* **Excerpted data**:
+ + + + + + +

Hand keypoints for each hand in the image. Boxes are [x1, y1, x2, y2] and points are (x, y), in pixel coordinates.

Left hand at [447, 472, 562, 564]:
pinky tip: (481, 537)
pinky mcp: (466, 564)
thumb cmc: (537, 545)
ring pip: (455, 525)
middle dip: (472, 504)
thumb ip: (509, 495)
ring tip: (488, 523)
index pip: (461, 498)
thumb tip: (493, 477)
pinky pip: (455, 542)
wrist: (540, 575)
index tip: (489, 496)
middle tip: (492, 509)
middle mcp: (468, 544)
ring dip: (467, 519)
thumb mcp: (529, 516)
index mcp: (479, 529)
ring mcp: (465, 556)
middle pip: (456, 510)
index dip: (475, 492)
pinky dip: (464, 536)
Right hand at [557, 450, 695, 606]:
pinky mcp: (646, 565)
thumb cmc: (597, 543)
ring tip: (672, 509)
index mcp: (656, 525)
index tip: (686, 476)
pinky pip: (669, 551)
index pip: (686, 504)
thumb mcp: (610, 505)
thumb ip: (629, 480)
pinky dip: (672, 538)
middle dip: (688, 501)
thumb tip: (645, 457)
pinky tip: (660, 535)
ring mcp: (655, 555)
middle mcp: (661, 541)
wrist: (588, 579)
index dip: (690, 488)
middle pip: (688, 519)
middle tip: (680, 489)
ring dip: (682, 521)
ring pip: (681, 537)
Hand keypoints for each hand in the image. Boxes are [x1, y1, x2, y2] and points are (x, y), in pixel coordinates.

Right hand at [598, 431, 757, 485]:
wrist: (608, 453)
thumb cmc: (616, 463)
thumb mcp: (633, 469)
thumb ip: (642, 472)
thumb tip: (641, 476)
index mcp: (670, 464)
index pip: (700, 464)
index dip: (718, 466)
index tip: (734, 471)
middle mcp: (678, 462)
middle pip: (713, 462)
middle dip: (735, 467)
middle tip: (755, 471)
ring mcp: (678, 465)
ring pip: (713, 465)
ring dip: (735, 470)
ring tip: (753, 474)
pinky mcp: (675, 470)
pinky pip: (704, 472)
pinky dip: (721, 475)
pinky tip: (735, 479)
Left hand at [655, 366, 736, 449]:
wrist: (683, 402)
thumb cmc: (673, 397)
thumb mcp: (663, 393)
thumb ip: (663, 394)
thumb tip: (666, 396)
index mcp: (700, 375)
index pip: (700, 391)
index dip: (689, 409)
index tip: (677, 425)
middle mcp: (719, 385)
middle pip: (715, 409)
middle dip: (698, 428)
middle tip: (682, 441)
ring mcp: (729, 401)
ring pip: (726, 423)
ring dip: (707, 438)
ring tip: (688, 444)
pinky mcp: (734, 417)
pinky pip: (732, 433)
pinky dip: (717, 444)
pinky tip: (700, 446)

+ + + + + + +

Set out exactly the run of lines that begins at the line holding "middle mcp: (719, 385)" and ends at the last line of the data.

middle mcp: (719, 385)
middle pip: (715, 409)
middle dip: (698, 428)
middle tip: (682, 441)
ring mcp: (729, 401)
ring pip: (726, 423)
ring dip: (707, 438)
ring tip: (688, 444)
pinky mcp: (734, 417)
pinky pip: (732, 433)
pinky dip: (717, 444)
pinky tip: (700, 446)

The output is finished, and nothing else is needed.